• Task item:
Give every entry again, exactly.

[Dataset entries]
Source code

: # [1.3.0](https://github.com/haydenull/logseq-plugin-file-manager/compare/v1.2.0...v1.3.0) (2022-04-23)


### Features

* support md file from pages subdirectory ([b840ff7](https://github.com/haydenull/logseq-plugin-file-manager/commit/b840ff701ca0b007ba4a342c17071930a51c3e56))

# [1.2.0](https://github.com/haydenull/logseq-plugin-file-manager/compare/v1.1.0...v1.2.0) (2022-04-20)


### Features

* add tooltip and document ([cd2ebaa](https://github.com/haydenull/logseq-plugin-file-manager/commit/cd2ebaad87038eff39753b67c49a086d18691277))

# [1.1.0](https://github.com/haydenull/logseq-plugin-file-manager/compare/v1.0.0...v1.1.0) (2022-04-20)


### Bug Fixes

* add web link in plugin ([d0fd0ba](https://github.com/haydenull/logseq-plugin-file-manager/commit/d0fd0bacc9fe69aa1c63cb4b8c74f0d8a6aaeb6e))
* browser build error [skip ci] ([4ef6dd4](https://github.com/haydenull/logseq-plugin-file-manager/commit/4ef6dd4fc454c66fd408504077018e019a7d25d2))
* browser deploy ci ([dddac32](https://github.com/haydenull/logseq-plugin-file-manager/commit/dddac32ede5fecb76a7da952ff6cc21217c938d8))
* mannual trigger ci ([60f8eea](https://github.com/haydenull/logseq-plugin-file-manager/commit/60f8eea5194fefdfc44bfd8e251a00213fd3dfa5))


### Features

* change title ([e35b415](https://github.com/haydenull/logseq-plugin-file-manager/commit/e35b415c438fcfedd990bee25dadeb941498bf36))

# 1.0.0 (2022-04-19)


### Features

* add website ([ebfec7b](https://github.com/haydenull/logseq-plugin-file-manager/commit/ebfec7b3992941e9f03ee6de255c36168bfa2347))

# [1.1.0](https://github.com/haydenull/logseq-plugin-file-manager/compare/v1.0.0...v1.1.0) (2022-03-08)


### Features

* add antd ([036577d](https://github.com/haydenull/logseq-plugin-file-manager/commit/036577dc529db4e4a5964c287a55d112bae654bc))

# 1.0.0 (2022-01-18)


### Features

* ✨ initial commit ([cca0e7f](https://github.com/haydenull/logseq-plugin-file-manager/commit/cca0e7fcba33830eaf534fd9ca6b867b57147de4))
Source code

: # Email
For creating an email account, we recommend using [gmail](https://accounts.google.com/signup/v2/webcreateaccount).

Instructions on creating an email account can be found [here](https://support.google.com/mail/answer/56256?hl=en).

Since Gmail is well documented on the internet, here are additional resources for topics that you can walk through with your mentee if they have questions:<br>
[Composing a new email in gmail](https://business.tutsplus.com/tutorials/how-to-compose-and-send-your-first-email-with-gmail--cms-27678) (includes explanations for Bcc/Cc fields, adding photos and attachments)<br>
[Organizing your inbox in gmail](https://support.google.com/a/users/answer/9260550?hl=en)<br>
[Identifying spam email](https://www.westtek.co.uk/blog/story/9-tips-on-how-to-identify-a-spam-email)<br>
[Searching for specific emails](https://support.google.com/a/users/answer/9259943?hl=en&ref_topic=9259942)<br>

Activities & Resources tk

• Written answer:
Source code

: # [1.3.0](https://github.com/haydenull/logseq-plugin-file-manager/compare/v1.2.0...v1.3.0) (2022-04-23)


### Features

* support md file from pages subdirectory ([b840ff7](https://github.com/haydenull/logseq-plugin-file-manager/commit/b840ff701ca0b007ba4a342c17071930a51c3e56))

# [1.2.0](https://github.com/haydenull/logseq-plugin-file-manager/compare/v1.1.0...v1.2.0) (2022-04-20)


### Features

* add tooltip and document ([cd2ebaa](https://github.com/haydenull/logseq-plugin-file-manager/commit/cd2ebaad87038eff39753b67c49a086d18691277))

# [1.1.0](https://github.com/haydenull/logseq-plugin-file-manager/compare/v1.0.0...v1.1.0) (2022-04-20)


### Bug Fixes

* add web link in plugin ([d0fd0ba](https://github.com/haydenull/logseq-plugin-file-manager/commit/d0fd0bacc9fe69aa1c63cb4b8c74f0d8a6aaeb6e))
* browser build error [skip ci] ([4ef6dd4](https://github.com/haydenull/logseq-plugin-file-manager/commit/4ef6dd4fc454c66fd408504077018e019a7d25d2))
* browser deploy ci ([dddac32](https://github.com/haydenull/logseq-plugin-file-manager/commit/dddac32ede5fecb76a7da952ff6cc21217c938d8))
* mannual trigger ci ([60f8eea](https://github.com/haydenull/logseq-plugin-file-manager/commit/60f8eea5194fefdfc44bfd8e251a00213fd3dfa5))


### Features

* change title ([e35b415](https://github.com/haydenull/logseq-plugin-file-manager/commit/e35b415c438fcfedd990bee25dadeb941498bf36))

# 1.0.0 (2022-04-19)


### Features

* add website ([ebfec7b](https://github.com/haydenull/logseq-plugin-file-manager/commit/ebfec7b3992941e9f03ee6de255c36168bfa2347))

# [1.1.0](https://github.com/haydenull/logseq-plugin-file-manager/compare/v1.0.0...v1.1.0) (2022-03-08)


### Features

* add antd ([036577d](https://github.com/haydenull/logseq-plugin-file-manager/commit/036577dc529db4e4a5964c287a55d112bae654bc))

# 1.0.0 (2022-01-18)


### Features

* ✨ initial commit ([cca0e7f](https://github.com/haydenull/logseq-plugin-file-manager/commit/cca0e7fcba33830eaf534fd9ca6b867b57147de4))
Source code

: # Email
For creating an email account, we recommend using [gmail](https://accounts.google.com/signup/v2/webcreateaccount).

Instructions on creating an email account can be found [here](https://support.google.com/mail/answer/56256?hl=en).

Since Gmail is well documented on the internet, here are additional resources for topics that you can walk through with your mentee if they have questions:<br>
[Composing a new email in gmail](https://business.tutsplus.com/tutorials/how-to-compose-and-send-your-first-email-with-gmail--cms-27678) (includes explanations for Bcc/Cc fields, adding photos and attachments)<br>
[Organizing your inbox in gmail](https://support.google.com/a/users/answer/9260550?hl=en)<br>
[Identifying spam email](https://www.westtek.co.uk/blog/story/9-tips-on-how-to-identify-a-spam-email)<br>
[Searching for specific emails](https://support.google.com/a/users/answer/9259943?hl=en&ref_topic=9259942)<br>

Activities & Resources tk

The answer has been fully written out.